The captives industry has become a force to be reckoned with over the past five years, according to a report from AM Best.

It said over the five year period ending in 2003, net written premiums grew by 45%, and admitted assets by nearly 29%.

But it said the growth led to a concurrent increase in loss reserves of nearly 35%.

Despite this, there was a considerably smaller increase in surplus levels of 2%, said AM Best. As a result, while the underwriting risk covered by captives has grown, it has come at the cost of increasing leverage.

The company warned that captive insurers are not immune to the vagaries of the insurance market, nor from the financial impact of incurred losses. AM Best said the last several years had been both a challenge and an opportunity for the captive market.

AM Best said it anticipates that captive insurers will remain focused on underwriting profitability commensurate with their mandate to act as the insurer of their parent organizations.

It also said market conditions might improve underwriting results as some of the high retentions necessitated by recent reinsurance pricing will be reduced as more reasonable terms and conditions become available again.

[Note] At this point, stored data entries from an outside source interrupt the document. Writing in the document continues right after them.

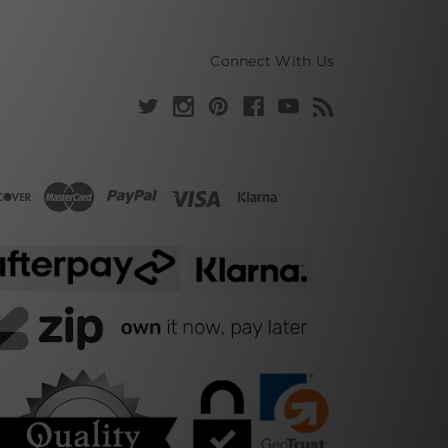
Connect With Us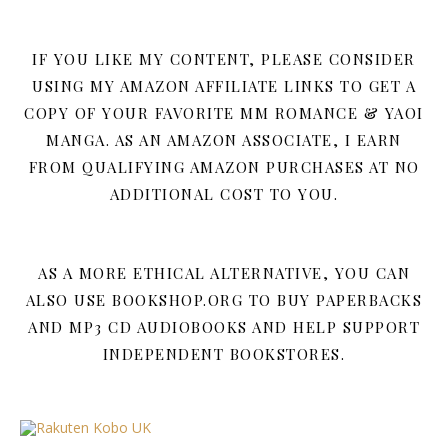
IF YOU LIKE MY CONTENT, PLEASE CONSIDER
USING MY AMAZON AFFILIATE LINKS TO GET A
COPY OF YOUR FAVORITE MM ROMANCE & YAOI
MANGA. AS AN AMAZON ASSOCIATE, I EARN
FROM QUALIFYING AMAZON PURCHASES AT NO
ADDITIONAL COST TO YOU.
AS A MORE ETHICAL ALTERNATIVE, YOU CAN
ALSO USE BOOKSHOP.ORG TO BUY PAPERBACKS
AND MP3 CD AUDIOBOOKS AND HELP SUPPORT
INDEPENDENT BOOKSTORES.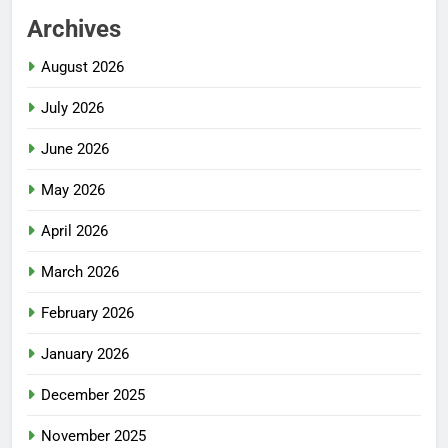
Archives
August 2026
July 2026
June 2026
May 2026
April 2026
March 2026
February 2026
January 2026
December 2025
November 2025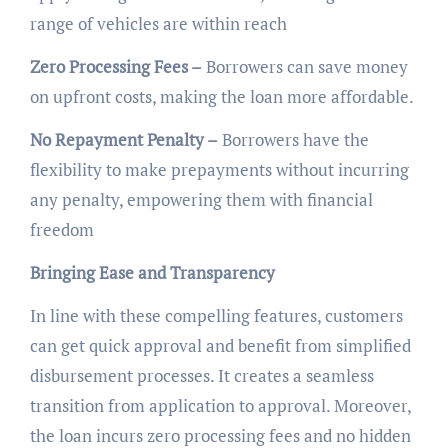
range of vehicles are within reach
Zero Processing Fees –
Borrowers can save money
on upfront costs, making the loan more affordable.
No Repayment Penalty –
Borrowers have the
flexibility to make prepayments without incurring
any penalty, empowering them with financial
freedom
Bringing Ease and Transparency
In line with these compelling features, customers
can get quick approval and benefit from simplified
disbursement processes. It creates a seamless
transition from application to approval. Moreover,
the loan incurs zero processing fees and no hidden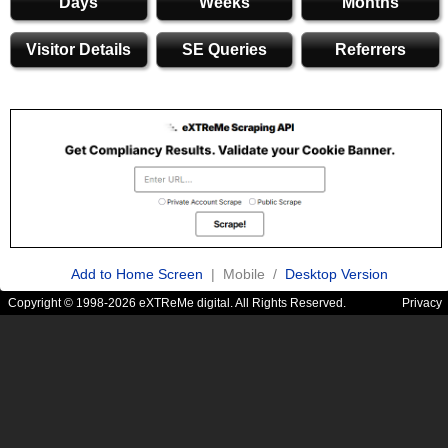
Days
Weeks
Months
Visitor Details
SE Queries
Referrers
Add to Home Screen
| Mobile /
Desktop Version
Copyright © 1998-2026 eXTReMe digital. All Rights Reserved.
Privacy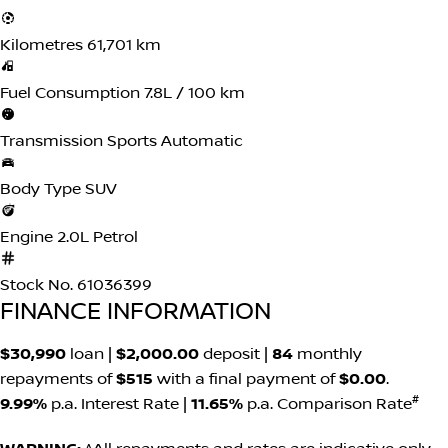
Kilometres
61,701 km
Fuel Consumption
7.8L / 100 km
Transmission
Sports Automatic
Body Type
SUV
Engine
2.0L Petrol
Stock No.
61036399
FINANCE INFORMATION
$30,990
loan |
$2,000.00
deposit |
84
monthly
repayments of
$515
with a final payment of
$0.00
.
#
9.99%
p.a. Interest Rate
|
11.65%
p.a. Comparison Rate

Additionally, captives are not excluded from the insurance industry concerns for the continuation of the federal Terrorism Risk Insurance Act (TRIA) program affecting most commercial writers.

Over the next several years, if commercial insurance rates continue to decline, captives might lose a share of their business and will need to respond with lower rates or product enhancements, warned AM Best.

The report it available to download from www.bestweek.com.